Jack shook his head abstractedly. “I’m sure I don’t know, Cato,” he said. “Where are you?”

“You ain’ nowhar, that’s what you is. Dar was Colonel Jackson’s gal Sue. Mumumph! Couldn’t dat gal make de beatenest waffles! An’ didn’t she make ’em foh me for most fo’ months till I done ax her to marry me! An’ didn’t she stop makin’ ’em right spang off? An’ didn’t she keep on stoppin’ till I tuk up with Sophy? An’ then didn’t she begin again? Yes, suh; it’s jes’ like I’m tellin’ you. Jes’ as long as a woman thinks she’s got you, you ain’t nobody; and the minute she thinks some other gal’s got you, then you’s everything. Talk to me about love! Gals don’t know what love is. All they wants is to spite the other gals.”

“Well! How did you make out, Cato. Did you fix on Sue or Sophy?”

“Now, Marse Jack, you know I ain’t a-goin’ to throw myself away on none of them black nigger gals. I’se too light complected to do that, suh. Besides, Sue and Sophy done disappointed me. They pointedly did, suh. Jes’ as I was a-makin’ up my mind to marry Mandy—Mandy is dat yaller gal of Major Habersham’s; I done met her when you was co’ting Miss Sally—Sue and Sophy got together and went to Massa Telfair and tole him about it and Massa Telfair say I done got to marry one of them two inside a week, an’ if you hadn’t done start off so sudden I reckon’s I’d a been married and done foh befo’ now, suh. Massa Telfair’s plumb sot in his ways, suh.”

Jack was tired of the talk. “Oh! Well! I reckon Mandy’ll be waiting for you when you get back,” he answered, idly.

Cato smiled broadly. “Ain’t dat de trufe?” he chuckled, delightedly. “I ain’t ax Mandy yit, but she ’spec’s me to. I tell you, Marse Jack, you got to keep ’em guessin’, yes, you is, suh. Jes’ as long as you does you got ’em.”

Cato rung the changes on his tale with infinite variations. Jack heard about Sue and Sophonia and Mandy from Alabama to Ohio, from the Tallapoosa to the Miami. It was only when he reached Dayton that the loves of his henchman were pushed into the background by more urgent affairs.

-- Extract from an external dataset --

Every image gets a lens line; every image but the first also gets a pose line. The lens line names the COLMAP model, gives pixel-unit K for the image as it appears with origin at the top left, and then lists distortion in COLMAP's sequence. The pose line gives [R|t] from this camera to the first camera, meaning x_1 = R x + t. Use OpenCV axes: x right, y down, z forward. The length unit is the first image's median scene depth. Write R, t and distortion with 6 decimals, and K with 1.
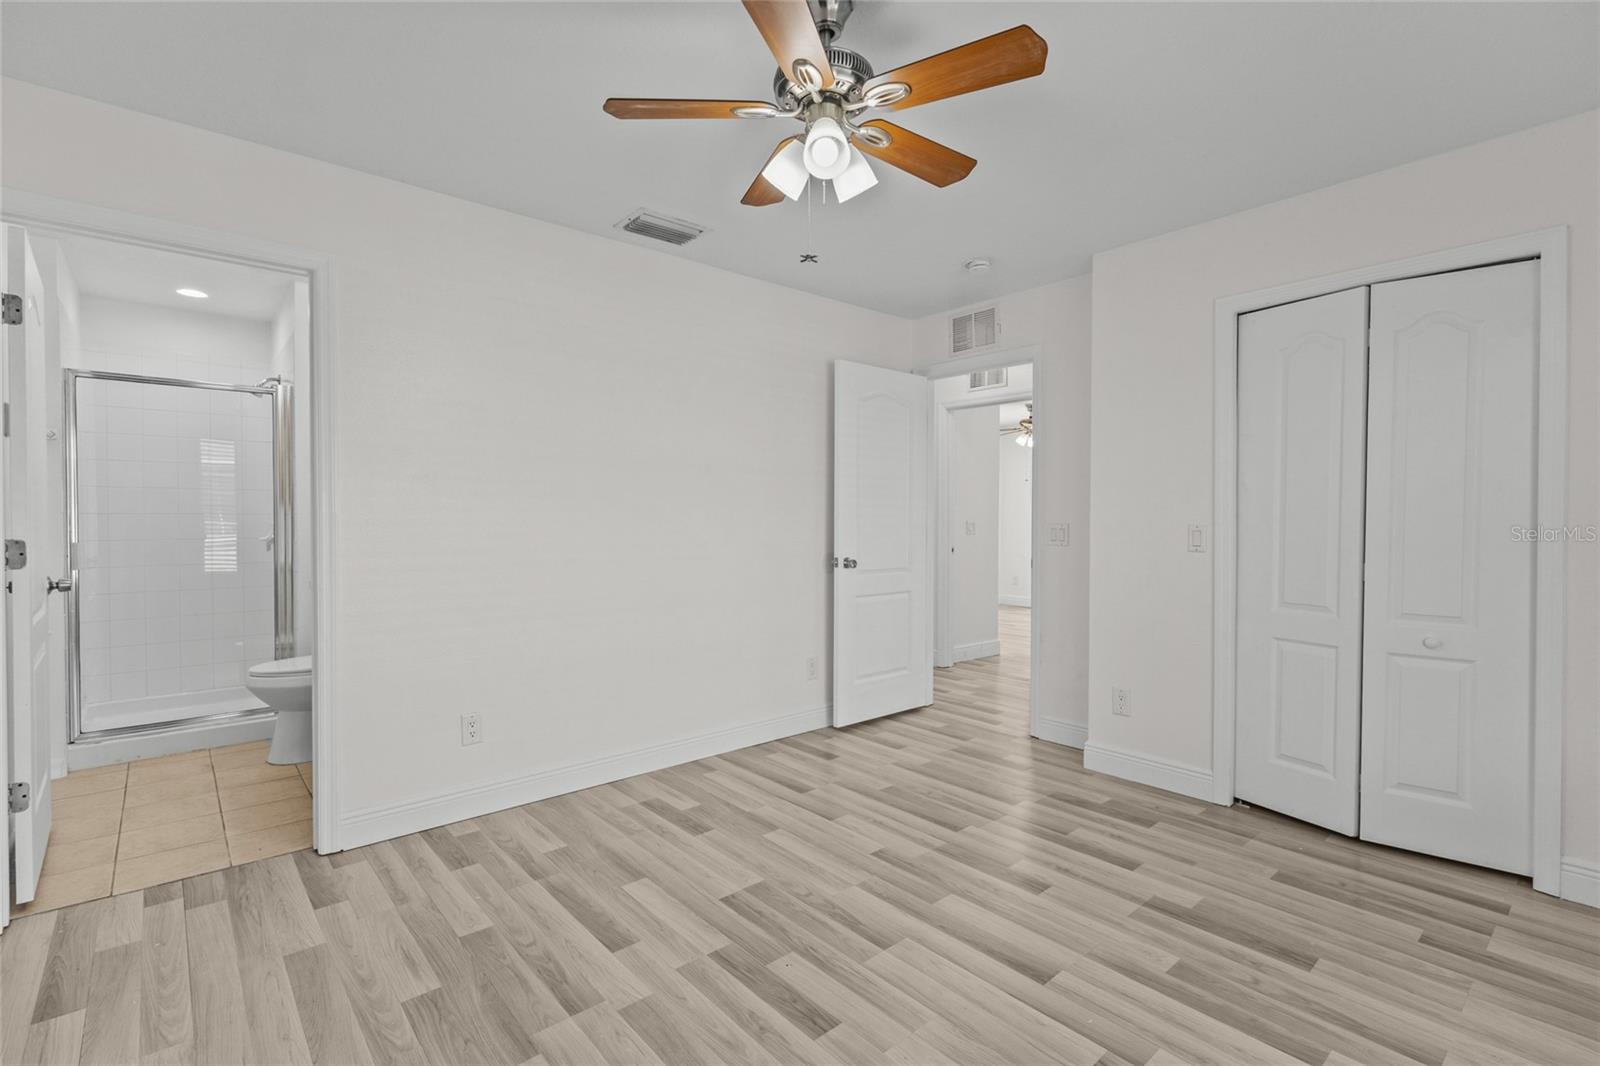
lens RADIAL K [[737.0, 0, 795.4], [0, 737.0, 528.7], [0, 0, 1]] dist [0.004775, 0.000885]
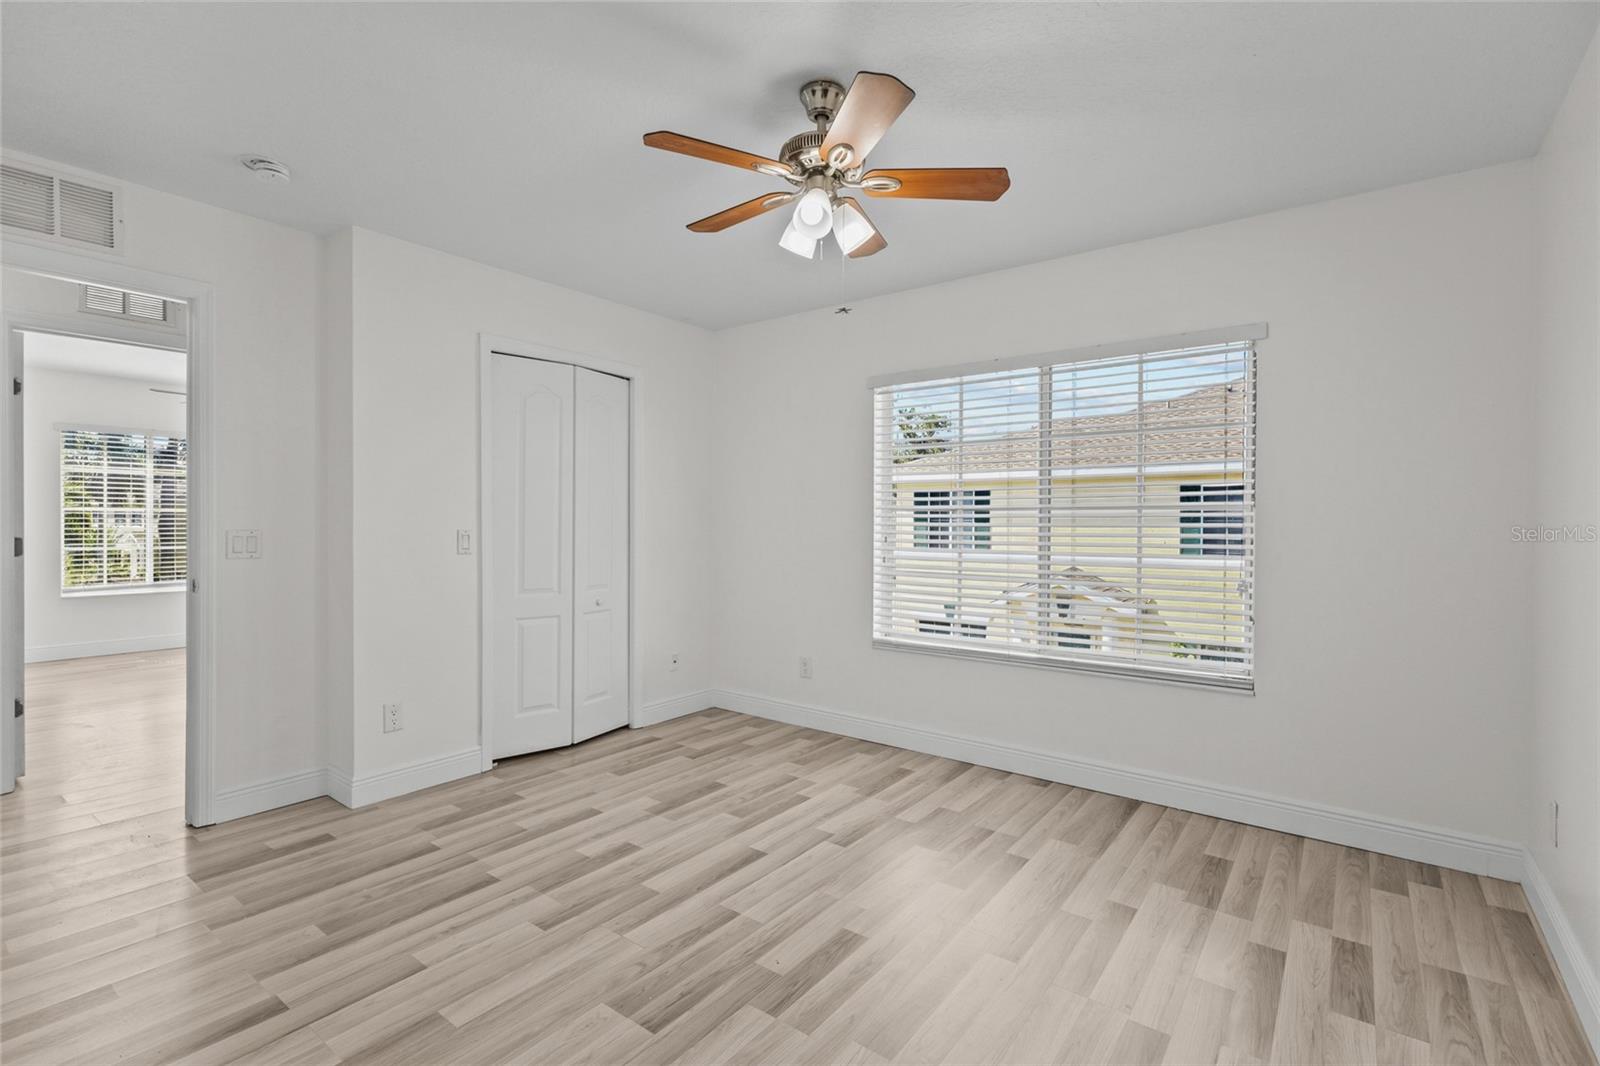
lens RADIAL K [[737.0, 0, 795.4], [0, 737.0, 528.7], [0, 0, 1]] dist [0.004775, 0.000885]
pose [[-0.211012, -0.007648, 0.977453, -0.804343], [0.006958, 0.999932, 0.009326, -0.017131], [-0.977459, 0.008769, -0.210945, 0.941522]]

Dayton was alive with the war fever. Governor Hull, of Michigan, who had been appointed a brigadier general, had started north from there nearly a month before with thirty-five hundred volunteers and regulars and was now one hundred miles to the north, cutting his way laboriously through the vast forest of the Black Swamp. At last reports he had reached Blanchard River, and had built a fort which he called Fort Findlay. So far as Ohio knew war had not yet been declared, but news that it had been was expected daily. The whole state awaited it in apprehension, not from fear of the British, but from terror of their ruthless red allies.

Not a man or woman in all Ohio but knew what Indian warfare meant. Not one but could remember the silent midnight attack on the sleeping farmhouse, the blazing rooftree, the stark, gashed forms that had once been men and women and little children, the wiping out of the labor of years in a single hour.

Every sight and sound of forest and of prairie mimicked the clash. The hammering of the woodpecker was the pattering of bullets, the thump of the beaver was the thud of the tomahawk, the scream of the fishhawk the shriek of dying women, the scolding of the chipmunks in the long grass the chatter of the squaws around the torture post, the red reflection of the setting sun the gleam of blazing rooftrees.